Can I use ONLYOFFICE without Nextcloud?

Yes. ONLYOFFICE Document Server is a standalone editing engine that integrates with many platforms — Nextcloud, Seafile, ownCloud, Moodle, WordPress, and custom applications via its JavaScript API. It also has a standalone document manager (ONLYOFFICE Workspace) that includes file storage, email, CRM, and project management. The Document Server alone provides the editing engine; you need a file storage platform to manage documents.

Why does ONLYOFFICE require 4 GB of RAM?

Document conversions (PDF export, format changes) are the main resource consumer. ONLYOFFICE uses LibreOffice-based converters internally, and each concurrent conversion spawns a process that can use 500 MB-1 GB. With less than 4 GB, conversions timeout or fail. Idle RAM usage is lower (~1-2 GB), but the 4 GB floor ensures conversions work reliably.

How many concurrent editors can ONLYOFFICE handle?

The free Community Edition supports up to 20 simultaneous connections (editors + viewers). Each open document counts as one connection per user. For more concurrent users, you need the Enterprise or Developer Edition (paid license). The 20-connection limit is the most common reason teams outgrow the free version.

Does ONLYOFFICE support real-time collaboration?

Yes.
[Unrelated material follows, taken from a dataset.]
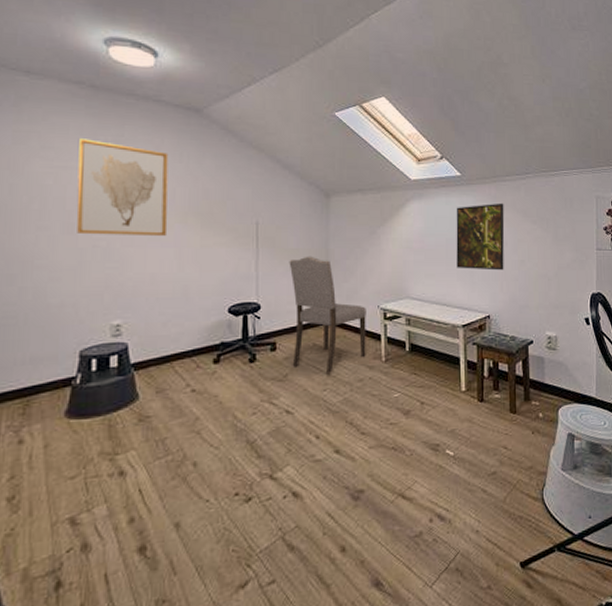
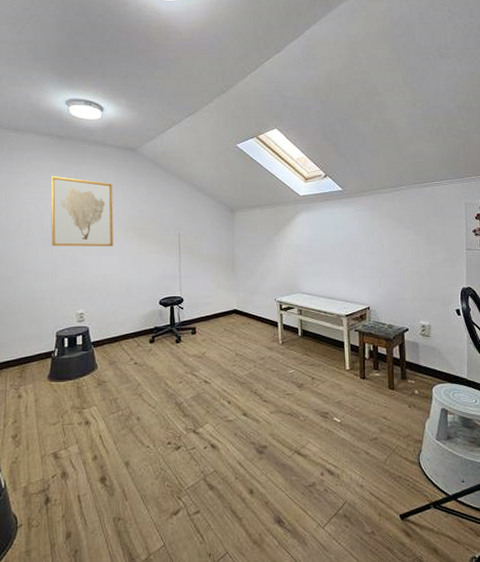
chair: present [289,256,366,375] -> none [204,259,266,353]
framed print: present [456,203,505,271] -> none [338,212,382,269]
Multiple users can edit the same document simultaneously with real-time cursor tracking, tracked changes, and comments. ONLYOFFICE uses a “fast” co-editing mode where changes appear instantly, and a “strict” mode where users lock paragraphs they’re editing. WebSocket support in your reverse proxy is required for real-time features to work.

How do I update ONLYOFFICE in Docker?

Pull the new image and recreate the container: docker compose pull onlyoffice && docker compose up -d. The database schema is migrated automatically on startup. Always back up the PostgreSQL database before upgrading major versions. The JWT_SECRET must remain the same — changing it breaks all existing integrations.